Nacido en Buenos Aires el 23 de julio de 1939 como Andrés Luis Percivale en el seno de una familia acomodada, estudió arquitectura algunos años y nunca se recibió, pese a que le faltaban sólo dos materias. Conoció una primera popularidad cuando, en 1966, acompañó a la periodista por entonces llamada Mónica Mihanovich en el exitoso informativo “Telenoche” y un año después fue envidado por ese programa a cubrir la guerra de Vietnam.

“Acepté trabajar en ese programa porque era solamente por un verano y me pagaban bien; en comparación a lo que ganaba entonces eso era una verdadera fortuna”, recordó en una vieja charla con Télam. “Mi razonamiento en aquellos momentos era: bueno, yo después de estos tres meses vivo tranquilo económicamente todo el año y me dedico a la facultad, pero el éxito de ‘Telenoche’ desbordó todos los planes”, explicó.

Por esos días Perciavale era un avanzado estudiante de arquitectura que de un día para el otro decidió archivar los planos y el escalímetro en el lugar más recóndito para dedicarse al periodismo.
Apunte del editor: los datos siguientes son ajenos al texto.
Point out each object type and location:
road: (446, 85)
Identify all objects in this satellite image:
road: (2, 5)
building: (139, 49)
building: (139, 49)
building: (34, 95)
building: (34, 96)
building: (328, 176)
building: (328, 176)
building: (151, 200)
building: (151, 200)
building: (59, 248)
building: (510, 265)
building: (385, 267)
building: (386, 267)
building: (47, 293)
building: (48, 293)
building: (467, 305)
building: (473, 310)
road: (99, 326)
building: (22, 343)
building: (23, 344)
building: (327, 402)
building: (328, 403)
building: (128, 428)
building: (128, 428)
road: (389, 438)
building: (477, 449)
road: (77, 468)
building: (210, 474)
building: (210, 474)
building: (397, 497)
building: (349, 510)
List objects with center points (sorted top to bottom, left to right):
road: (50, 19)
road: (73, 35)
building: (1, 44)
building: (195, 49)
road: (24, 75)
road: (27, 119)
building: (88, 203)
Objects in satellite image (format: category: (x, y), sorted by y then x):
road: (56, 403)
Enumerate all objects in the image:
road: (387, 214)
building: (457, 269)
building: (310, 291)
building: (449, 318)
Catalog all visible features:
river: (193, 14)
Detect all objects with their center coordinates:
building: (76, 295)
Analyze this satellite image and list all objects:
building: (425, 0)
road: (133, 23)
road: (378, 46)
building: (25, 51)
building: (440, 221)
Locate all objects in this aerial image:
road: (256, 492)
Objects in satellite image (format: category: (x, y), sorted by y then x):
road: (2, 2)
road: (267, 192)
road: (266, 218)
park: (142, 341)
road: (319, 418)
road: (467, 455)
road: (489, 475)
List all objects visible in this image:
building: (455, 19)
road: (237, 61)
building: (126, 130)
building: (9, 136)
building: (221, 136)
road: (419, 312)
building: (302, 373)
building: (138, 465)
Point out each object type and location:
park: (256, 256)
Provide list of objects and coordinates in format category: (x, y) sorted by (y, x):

Ese hecho le deparó ser el único periodista argentino en cubrir sin imaginarlo el Mayo francés de 1968, cuando regresaba del Sudeste asiático y casualmente hizo escala en París. Ese trajín le permitió cubrir el Cordobazo a fines de mayo del año siguiente.

Entre 1970 y 1975 obtuvo cinco premios Martín Fierro, otorgados por la Asociación de Periodistas de la Radio y la Televisión Argentinas por sus trabajos en “Mónica presenta”, “Graciela & Andrés” y “Yo amo a la TV”, y además apareció en los ciclos “Las tres medias de Andrés”, “Los retratos de Andrés”, “De acuerdo con Andrés”, “Loft”, “Gracias por venir, gracias por estar”, “El espejo”, “Teleobjetivo”, “Sábado bus” y “Hechos y protagonistas”, que en 2014 fue su última aparición en la pantalla chica.

Años después, el vértigo de las cámaras y los micrófonos fue cediendo paso a las prácticas y seminarios de yoga, aunque no lo suficiente como para motivarlo a abandonar la profesión que le valió popularidad y un puñado de vivencias que no olvidaría con facilidad, como sus corresponsalías de guerra.